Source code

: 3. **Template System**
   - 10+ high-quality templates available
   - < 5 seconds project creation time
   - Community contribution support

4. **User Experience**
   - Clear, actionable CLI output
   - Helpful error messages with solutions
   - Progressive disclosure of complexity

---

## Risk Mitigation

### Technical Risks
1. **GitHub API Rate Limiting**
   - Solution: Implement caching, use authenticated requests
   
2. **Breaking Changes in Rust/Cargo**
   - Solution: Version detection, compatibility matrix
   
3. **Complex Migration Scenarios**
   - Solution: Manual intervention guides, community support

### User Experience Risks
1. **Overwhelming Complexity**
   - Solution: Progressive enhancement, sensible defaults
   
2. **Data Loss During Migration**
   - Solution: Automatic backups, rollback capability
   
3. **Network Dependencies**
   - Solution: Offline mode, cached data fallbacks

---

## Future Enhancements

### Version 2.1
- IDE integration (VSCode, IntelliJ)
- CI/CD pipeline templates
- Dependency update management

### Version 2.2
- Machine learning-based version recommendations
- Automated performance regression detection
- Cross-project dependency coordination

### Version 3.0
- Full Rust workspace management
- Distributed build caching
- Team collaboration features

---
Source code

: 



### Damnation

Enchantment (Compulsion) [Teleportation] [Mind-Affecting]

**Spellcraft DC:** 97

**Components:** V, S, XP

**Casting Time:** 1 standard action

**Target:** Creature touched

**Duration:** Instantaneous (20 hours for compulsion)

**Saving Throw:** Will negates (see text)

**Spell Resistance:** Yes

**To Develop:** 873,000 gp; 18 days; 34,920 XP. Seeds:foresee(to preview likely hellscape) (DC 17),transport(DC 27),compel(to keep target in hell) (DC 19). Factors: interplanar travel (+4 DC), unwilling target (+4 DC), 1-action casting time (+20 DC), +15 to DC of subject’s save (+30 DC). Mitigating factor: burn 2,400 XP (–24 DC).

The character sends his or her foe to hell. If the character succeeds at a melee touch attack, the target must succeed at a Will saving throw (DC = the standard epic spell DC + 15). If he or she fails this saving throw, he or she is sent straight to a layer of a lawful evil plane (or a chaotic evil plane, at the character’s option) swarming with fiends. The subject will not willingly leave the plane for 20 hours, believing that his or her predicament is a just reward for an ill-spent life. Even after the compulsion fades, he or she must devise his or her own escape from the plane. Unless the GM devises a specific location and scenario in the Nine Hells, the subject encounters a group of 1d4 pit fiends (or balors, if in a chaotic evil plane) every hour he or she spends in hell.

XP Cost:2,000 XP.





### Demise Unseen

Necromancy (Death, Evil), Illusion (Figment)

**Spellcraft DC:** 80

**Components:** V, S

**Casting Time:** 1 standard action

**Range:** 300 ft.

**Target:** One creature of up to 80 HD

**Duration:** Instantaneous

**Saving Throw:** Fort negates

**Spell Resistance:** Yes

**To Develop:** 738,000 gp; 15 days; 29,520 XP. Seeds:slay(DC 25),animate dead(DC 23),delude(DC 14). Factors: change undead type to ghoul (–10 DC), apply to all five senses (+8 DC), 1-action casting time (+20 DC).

::::

■ Directions
Within the data above, pick out all lines holding the word "User".

■ Result of the exercise
4. **User Experience**
### User Experience Risks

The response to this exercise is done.